In order to implement this with a memory of which there is physically only one, there is a need for the physical addresses of the respective virtual machines to be translated once again in order that they do not respectively conflict. Stated specifically, it comes about that the virtual address of the virtual address space indicated with the RID of a certain virtual machine is translated into the physical address of the virtual machine, and the same is once again translated into the physical address of the real machine.

In order to carry out this double address translation at high speed, there is the method in which software for implementing a high-performance virtual machine environment (hereinafter, this software is called “hypervisor”) administers the address translation so as to store in the TLB a virtual machine virtual address to real machine physical address translation couple.

If this method is used, as long as there is an address translation couple in the TLB, there can, as for the processing corresponding to each memory access, be expected processing at a real time which is the same as the non-virtualized time. This method is called TLB shadowing.

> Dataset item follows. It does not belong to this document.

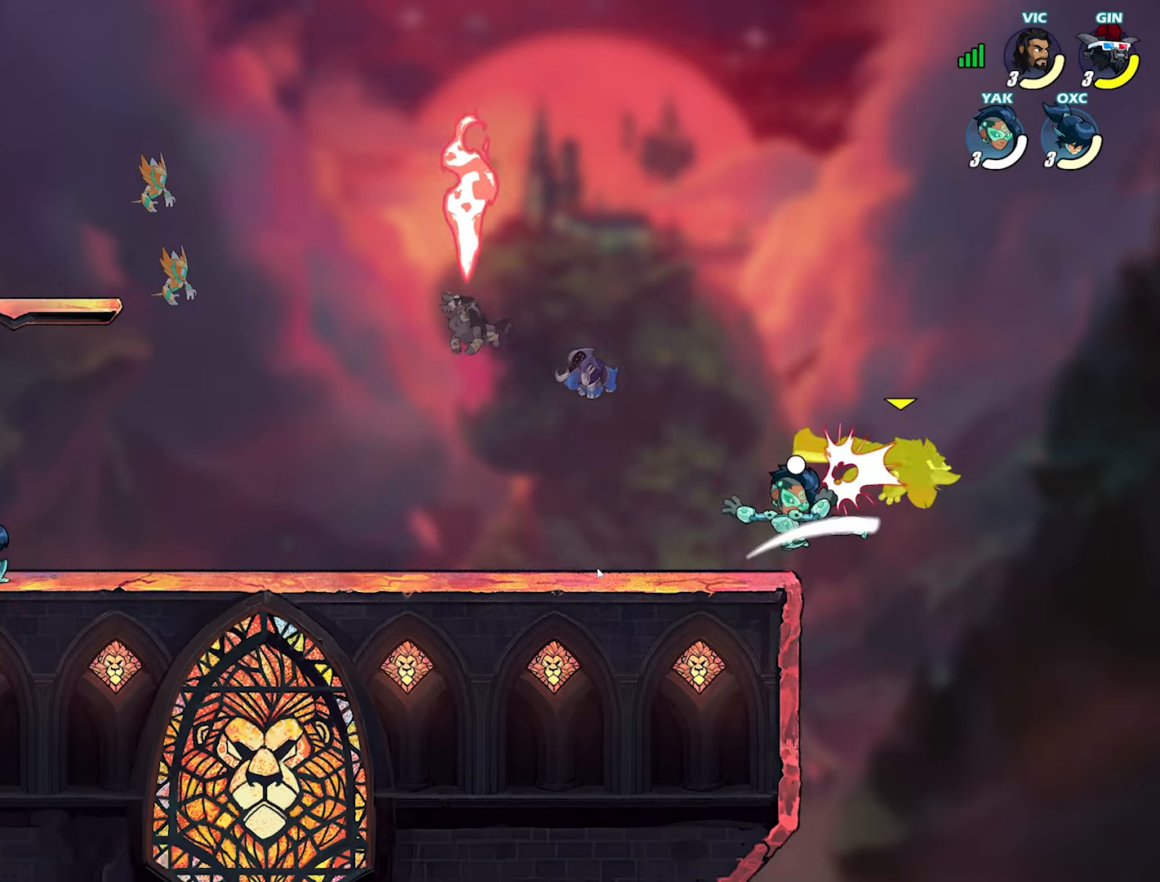
{"buttons": [], "left_stick": "right", "right_stick": "center", "events": [[67, "left_stick", "down-right"], [400, "left_stick", "right"]]}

In the case of carrying out TLB shadowing, the following translations are carried out in case the hypervisor registers the address translation couple in the TLB.

1. The physical address of each virtual machine is translated into a physical address of a real machine.

2. The RID values of each virtual machine are converted so that there are no conflicts between the respective virtual machines.

More often than not, there is, as the performed method, carried out one in which the VMID (Virtual Machine Identifier) is entered into one part of the RID.

Considering address translation function methods mentioned this far and occurring in machine virtualization, these are described in works such as James E. Smith, Ravi Nain, and Ravi Nair: “Virtual Machines: Versatile Platforms For Systems and Processes”, Morgan Kaufmann Series in Computer Architecture and Design, June 2005, pp. 396-404; and ISSN 1535-864X, Intel Virtualization Technology, Vol. 10, Issue 03.

SUMMARY OF THE INVENTION

Since the number of TLB entries (i.e., the number of address translation couples that can be stored) is limited, it is important from the viewpoint of performance to use the same effectively.

In the address translation function occurring in prior art machine virtualization, TLB entry conflicts ended up getting generated, the result being a cause of performance reduction.

In a virtualization environment, since the address translation couples of each virtual machine are stored in one TLB, the number of TLB entries per virtual machine becomes relatively small, so if one considers that the influence of a case where a TLB miss occurs is great (in a non-virtualization environment, the OS processing in the case of a TLB miss becomes overhead but in a virtualization environment, overhead of the hypervisor is also added), and the like, there are also situations in which it must be regarded as even more important in the case of a virtualization environment.

Accordingly, it is an object of the present invention to avoid TLB entry conflicts and to furnish a TLB virtualization method and machine virtualization program of a machine virtualization device capable of improving the performance of a virtualization environment, in the case where the TLB is shadowed in a virtualization environment.

The aforementioned and other objects and novel characteristics of the present invention should become clear from the description and accompanying drawings of the present specification.

Among the inventions disclosed in the present application, a brief description of the outline of a representative aspect thereof would be as follows.

Specifically, as for the outline of the representative aspect, the RID value in the virtual machine used in the calculation of a TLB entry in the real machine is translated into different values in a plurality of virtual machines by means of hypervisor processing and further, the values of the bit strings of the translated RID values are modified.

Among the inventions disclosed in the present invention, a brief description of the effects to be obtained by means of the representative aspect would be as follows.

Specifically, the effects to be obtained by means of the representative aspect are, in case a TLB is shadowed in a virtualization environment, to avoid TLB entry conflicts and improve the performance of the virtualization environment.

The present invention pertains to the TLB virtualization method of a machine virtualization device and can be widely applied to devices using address translation in machine virtualization.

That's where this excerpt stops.